Saturday, March 19, 2016

Shalom

I woke up Saturday morning feeling no need, no desire to swim. Heck, I didn't even feel the need to get out of bed until around 8:00 am. Pretty late for me. It's not that I was tired of swimming, just that I had had enough. My body had had enough and my mind/psyche/emotions were filled to the brim. Like the Psalmist, "My cup runneth over."

That doesn't happen very often. Just a week ago I was crying the blues over pool closings, school meetings, and unforeseen calamities that kept knocking out needed training sessions. I can't complain now, not this week. Delightful is how I would describe it. Satisfying. Stress relieving.

Swimming does that for me, puts me into a state of happiness, wholeness, well-being. Shalom is what the Bible calls it, that state where all is well with self, with the world, and with God. Running used to get me there and sometimes it still does.

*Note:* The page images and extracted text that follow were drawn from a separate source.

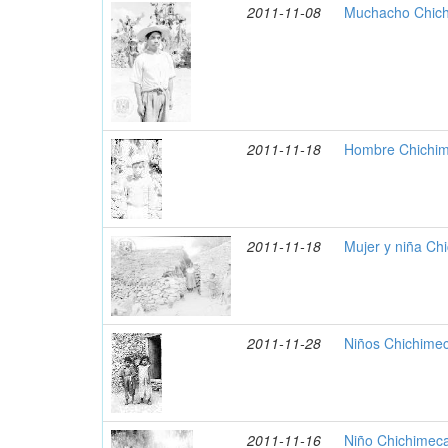
2011-11-08
Muchacho Chich
2011-11-18
Hombre Chichim
2011-11-18
Mujer y niña Ch
2011-11-28
Niños Chichime
2011-11-16
Niño Chichimec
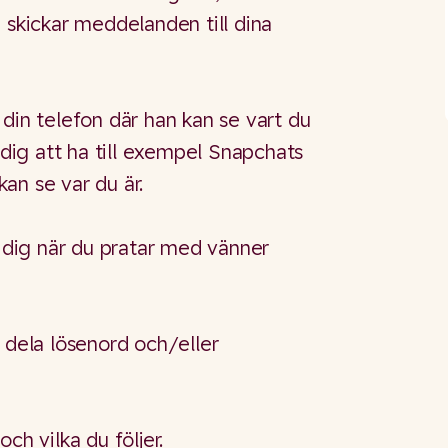
 skickar meddelanden till dina
din telefon där han kan se vart du
 dig att ha till exempel Snapchats
 kan se var du är.
r dig när du pratar med vänner
 dela lösenord och/eller
ch vilka du följer.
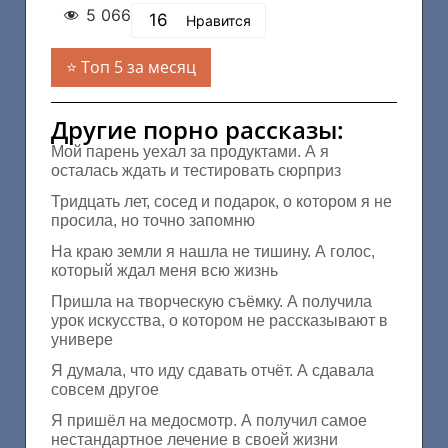
5 066
16
Нравится
Топ 5 за месяц
Другие порно рассказы:
Мой парень уехал за продуктами. А я
осталась ждать и тестировать сюрприз
Тридцать лет, сосед и подарок, о котором я не
просила, но точно запомню
На краю земли я нашла не тишину. А голос,
который ждал меня всю жизнь
Пришла на творческую съёмку. А получила
урок искусства, о котором не рассказывают в
универе
Я думала, что иду сдавать отчёт. А сдавала
совсем другое
Я пришёл на медосмотр. А получил самое
нестандартное лечение в своей жизни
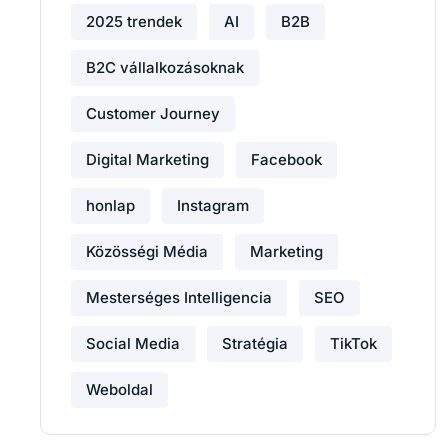
2025 trendek
AI
B2B
B2C vállalkozásoknak
Customer Journey
Digital Marketing
Facebook
honlap
Instagram
Közösségi Média
Marketing
Mesterséges Intelligencia
SEO
Social Media
Stratégia
TikTok
Weboldal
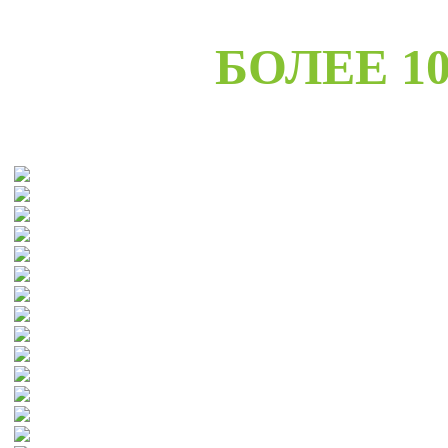
БОЛЕЕ 10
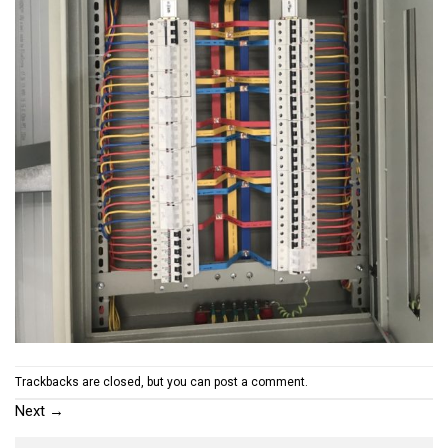
Trackbacks are closed, but you can
post a comment
.
Next
→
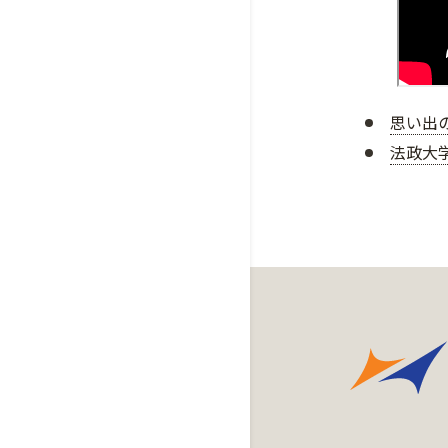
思い出
法政大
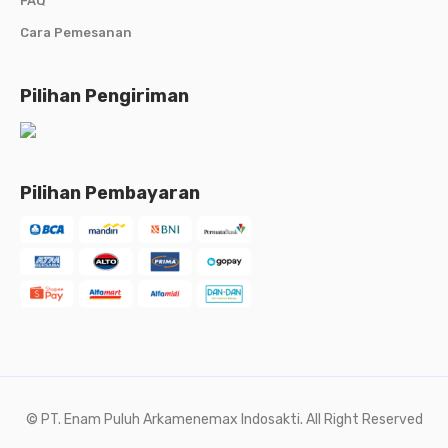
FAQ
Cara Pemesanan
Pilihan Pengiriman
Pilihan Pembayaran
© PT. Enam Puluh Arkamenemax Indosakti. All Right Reserved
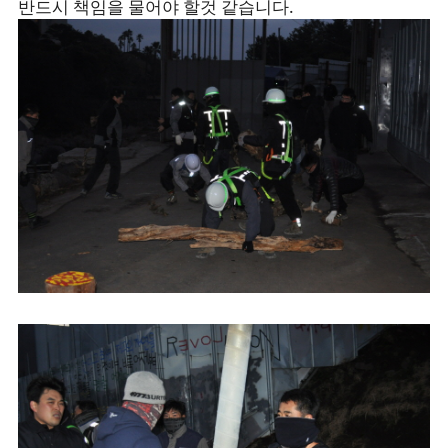
반드시 책임을 물어야 할것 같습니다.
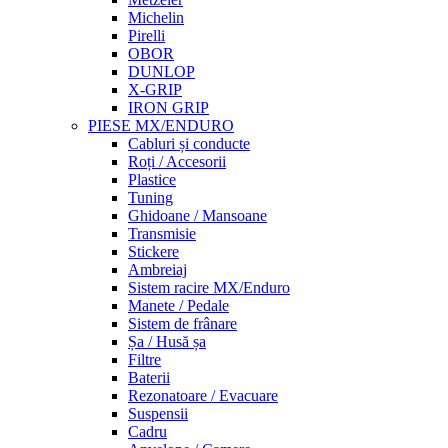
Michelin
Pirelli
OBOR
DUNLOP
X-GRIP
IRON GRIP
PIESE MX/ENDURO
Cabluri și conducte
Roți / Accesorii
Plastice
Tuning
Ghidoane / Mansoane
Transmisie
Stickere
Ambreiaj
Sistem racire MX/Enduro
Manete / Pedale
Sistem de frânare
Șa / Husă șa
Filtre
Baterii
Rezonatoare / Evacuare
Suspensii
Cadru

The Great Noxapater Journey Run left me like that. "What's next?" people asked over and over after I finally successfully completed my epic run. "Rest," was all I ever answered. And I meant it.

I am struggling with how running fits into my life now. It seems to be becoming more of a contest with running itself and my body. Attempting to fight the slowing affects of age, my whole running program is currently an impossible campaign to turn back the hands of time, or at least put the brakes on the ageing process. I enjoy about one out of every five runs. Enjoyment used to be the main motivation.

Don't get me wrong. I still have some fun running. Look at my Facebook albums from this past fall and early winter. All those Buddy Bones runs were about having a good time, exploring this little area of the world God has placed me in, and testing my limits without being compared to anyone else. But the tension between that and racing is a constant. Sometimes I think I should just give up racing and run only for fun. I'll work it out.

My dad did that. He quit racing like a smoker stops smoking: cold turkey, all at once, never to be repeated. And he was much better runner than I ever was, could be, or will be. When he was 55 years old, he ran a 38:53 10K. He ran until he was 81 and stopped then only because arthritis in his right foot was too painful to continue. He took up walking and going to the gym, and he walked the day he died and he literally passed away with his running shoes on. I'll probably go the same way.   

I was really slow at realizing my dad's struggle with ageing. I guess truth be told, I am in the early stages of that struggle myself. Running has changed and continues to change. But I have swimming, a sport I am still improving in, experiencing new adventures, having new dreams. What happens when the water becomes a struggle? I don't have an answer for that. Maybe I can't have an answer for that. Some bridges, maybe all of them, can't be crossed until you get there. 

The Bible refers to itself as a lamp. A lamp differs from a light in that it gives the ability to see for only a few feet at a time. Walking, living, when you can only see a few feet at a time is not easy but it is how God designed things for us. The Bible has a term for the also. It's called living by faith. Living by faith is a lot better than living without it. And dying in faith is a lot better than dying out of it. I hope to go like that, in faith, with my running shoes on and a pair of swimming goggle nearby. I hope.